SEOUL, Aug. 3 (Korea Bizwire) — A group of South Korean and U.S. scientists successfully corrected a disease-causing mutation in human embryos, a local research institute said Thursday, a groundbreaking discovery that would open up new pathways to treat and prevent genetic diseases.
The researchers from the Institute for Basic Science (IBS) and Oregon Health and Science University (OHSU) used the groundbreaking gene-editing tool called CRISPR-Cas9 to repair the DNA piece that causes a common genetic heart disease known as hypertrophic cardiomyopathy, the IBS said.
Hypertrophic cardiomyopathy is one of more than 10,000 inheritable diseases caused by an error in a single gene, which manifests only in adulthood and affects an estimated one in 500 people. It can lead to heart failure and sudden death in apparently healthy people.
“We have succeeded in correcting the mutated gene which causes hypertrophic cardiomyopathy in human embryos,” said Kim Jin-soo, a lead researcher of the IBS team said. “Research on human embryos has been a very sensitive subject. The application of this technology to clinical practice in the future requires not only additional research, but also social consensus.”

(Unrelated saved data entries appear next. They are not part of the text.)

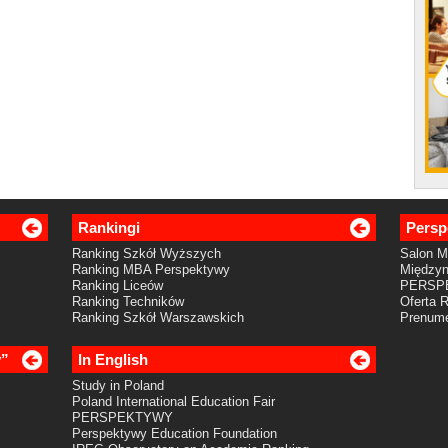
Rankingi
Persp
Ranking Szkół Wyższych
Salon 
Ranking MBA Perspektywy
Międzyn
Ranking Liceów
PERSP
Ranking Techników
Oferta 
Ranking Szkół Warszawskich
Prenume
y”
In English
Study in Poland
Poland International Education Fair
PERSPEKTYWY
Perspektywy Education Foundation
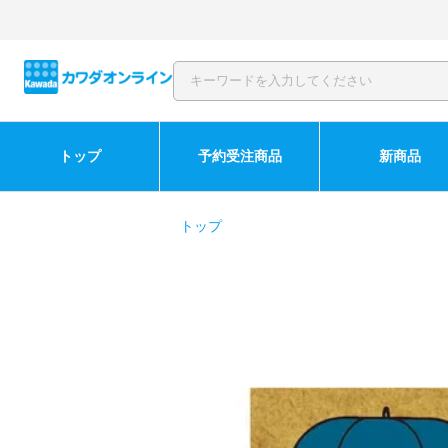
トップ
予約受注商品
新商品
トップ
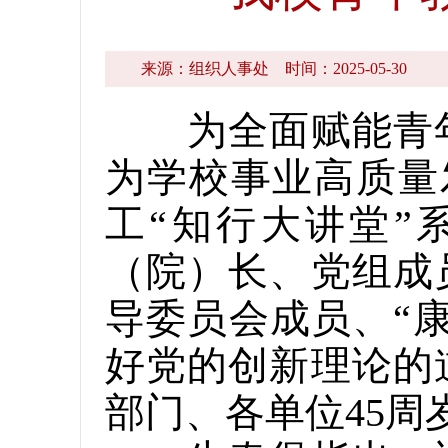
来源：组织人事处
时间：2025-05-30
为全面赋能青年
为学校事业高质量
工“知行大讲堂”
（院）长、党组成
导委员会成员、“
好党的创新理论的
部门、各单位45周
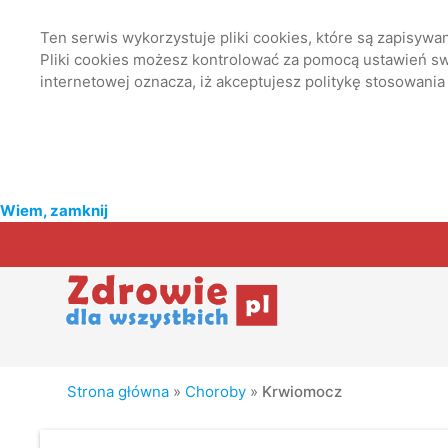
Ten serwis wykorzystuje pliki cookies, które są zapisyw
Pliki cookies możesz kontrolować za pomocą ustawień swo
internetowej oznacza, iż akceptujesz politykę stosowania
Wiem, zamknij
Strona główna
»
Choroby
»
Krwiomocz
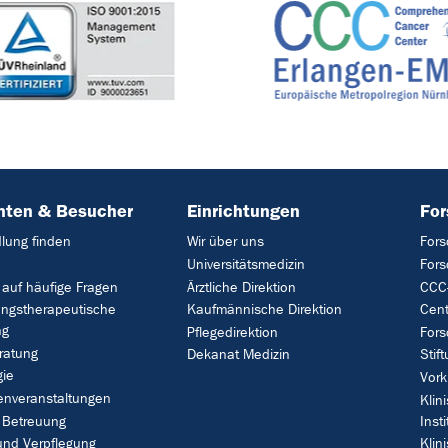
nten & Besucher
Einrichtungen
Fo
lung finden
Wir über uns
Fors
Universitätsmedizin
For
 auf häufige Fragen
Ärztliche Direktion
CCC-
ungstherapeutische
Kaufmännische Direktion
Cent
ng
Pflegedirektion
Fors
ratung
Dekanat Medizin
Stif
gie
Vork
enveranstaltungen
Klin
 Betreuung
Insti
und Verpflegung
Klin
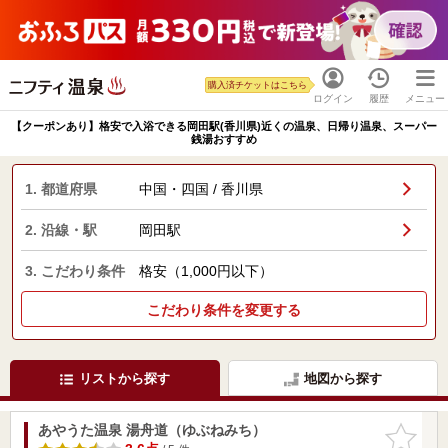
購入済チケットはこちら
ログイン
履歴
メニュー
【クーポンあり】格安で入浴できる岡田駅(香川県)近くの温泉、日帰り温泉、スーパー
銭湯おすすめ
1. 都道府県
中国・四国 / 香川県
2. 沿線・駅
岡田駅
3. こだわり条件
格安（1,000円以下）
こだわり条件を変更する
リストから探す
地図から探す
あやうた温泉 湯舟道（ゆぶねみち）
お気に入
りに追加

The IBS team provided CRISPR-Cas9, the genetic tool that has already been shown to eliminate, add or replace pieces of DNA in specific genes.
At present, South Korea’s ethical guidelines ban experimenting on human embryos in the country.
Because of this restriction, the experiment on human embryos was conducted by the OHSU research team in the United States that has no rules against such procedures. Researchers worked with healthy egg cells donated by women and sperm from a man affected with hypertrophic cardiomyopathy, the IBS said.
CRISPR-Cas9 works as a pair of genetic scissors designed to cut the DNA near the position of the mutation and correct the hypertrophic cardiomyopathy mutation carried in the DNA of the sperm, it said.
The scientists said that CRISPR-Cas9, combined with in vitro fertilization, could be helpful for many other genetic diseases once more clinical studies are carried out.